------ Exercise data ------
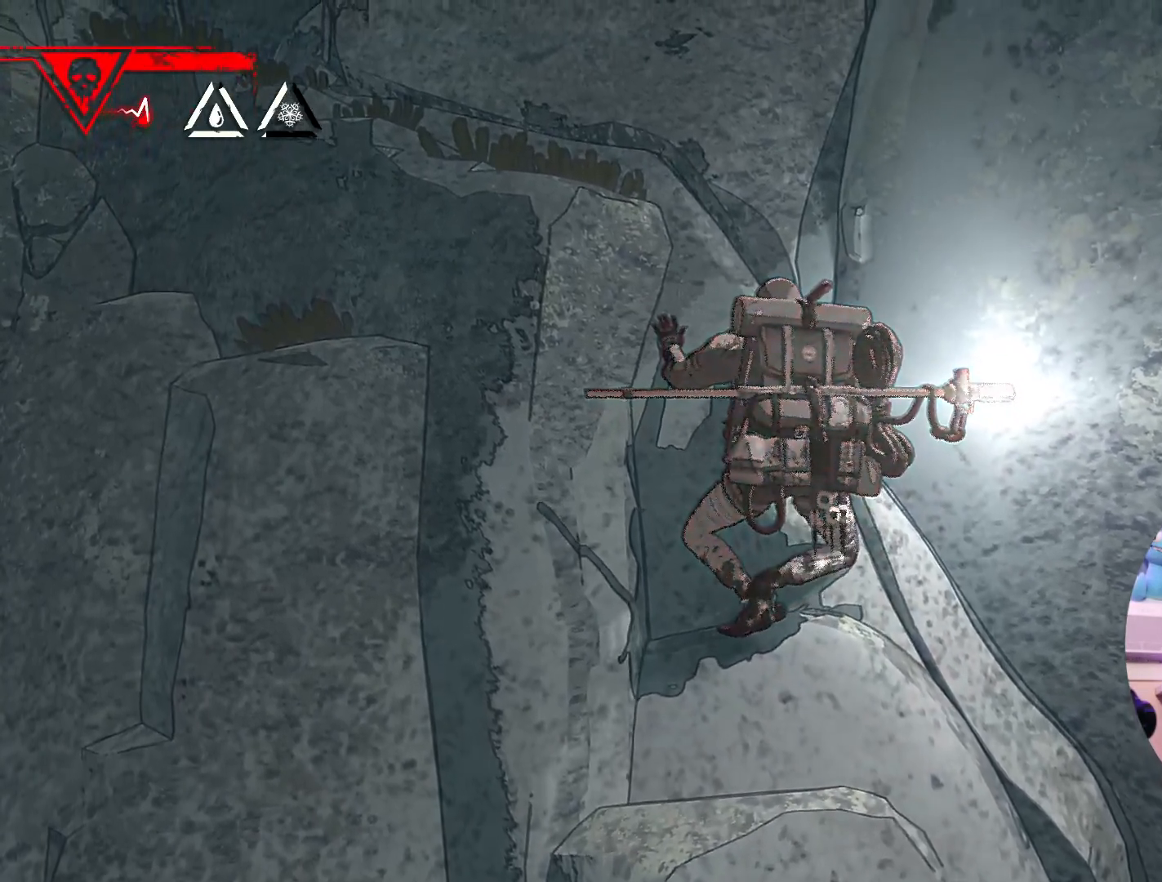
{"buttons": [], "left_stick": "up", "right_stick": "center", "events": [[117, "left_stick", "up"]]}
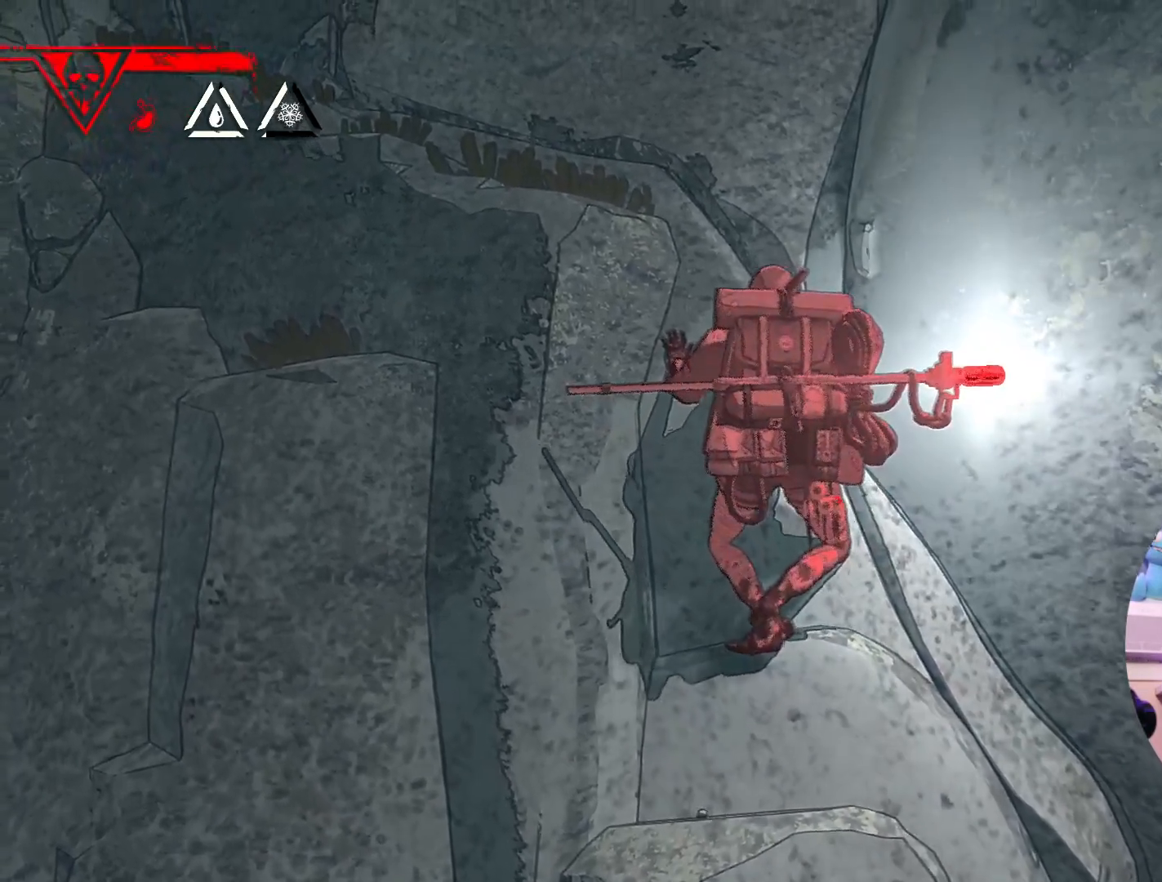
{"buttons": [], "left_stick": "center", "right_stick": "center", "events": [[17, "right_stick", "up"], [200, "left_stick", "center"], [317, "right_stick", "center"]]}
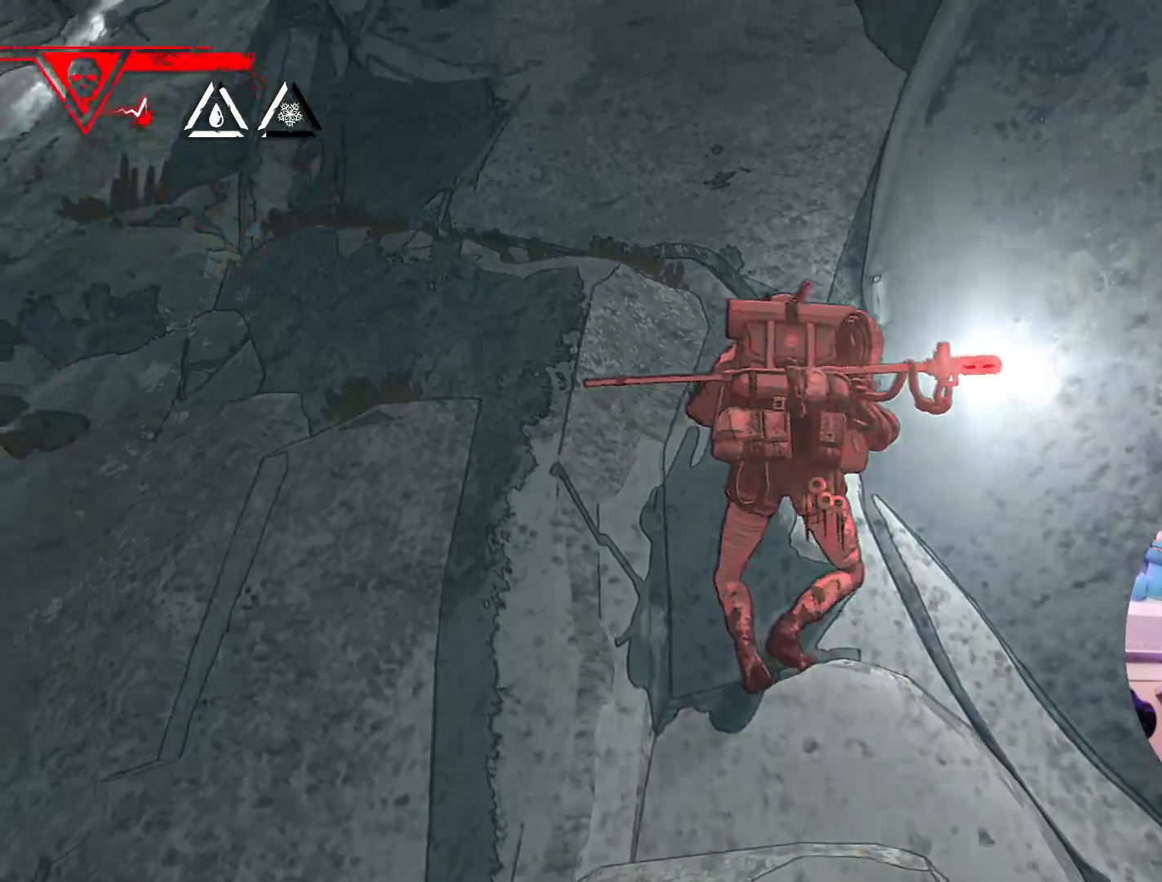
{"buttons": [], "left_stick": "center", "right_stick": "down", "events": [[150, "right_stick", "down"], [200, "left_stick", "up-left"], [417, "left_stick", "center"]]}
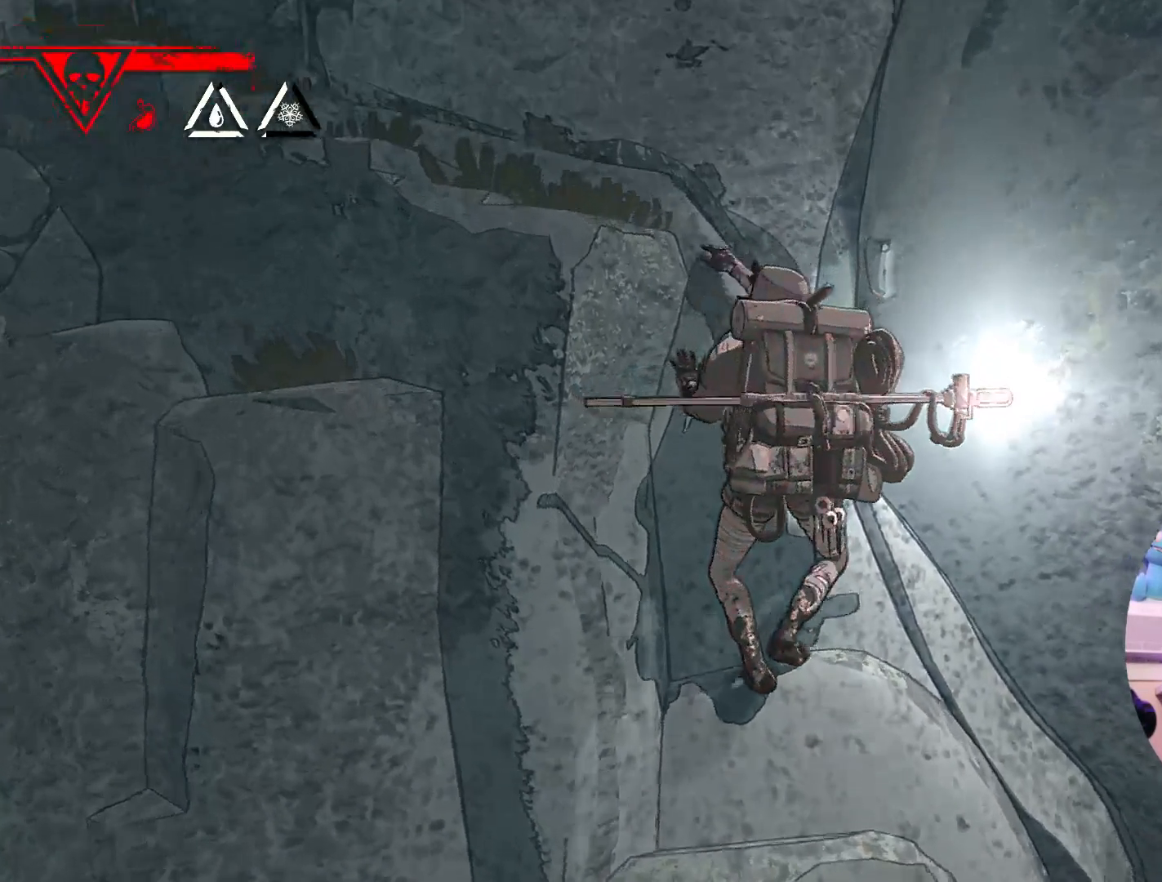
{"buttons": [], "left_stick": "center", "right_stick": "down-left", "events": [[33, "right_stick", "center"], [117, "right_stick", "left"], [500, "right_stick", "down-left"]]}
------
→ Your task
Leave out the pictures, then return every line of the data exactly.

→ Reply to the task
{"buttons": [], "left_stick": "up", "right_stick": "center", "events": [[117, "left_stick", "up"]]}
{"buttons": [], "left_stick": "center", "right_stick": "center", "events": [[17, "right_stick", "up"], [200, "left_stick", "center"], [317, "right_stick", "center"]]}
{"buttons": [], "left_stick": "center", "right_stick": "down", "events": [[150, "right_stick", "down"], [200, "left_stick", "up-left"], [417, "left_stick", "center"]]}
{"buttons": [], "left_stick": "center", "right_stick": "down-left", "events": [[33, "right_stick", "center"], [117, "right_stick", "left"], [500, "right_stick", "down-left"]]}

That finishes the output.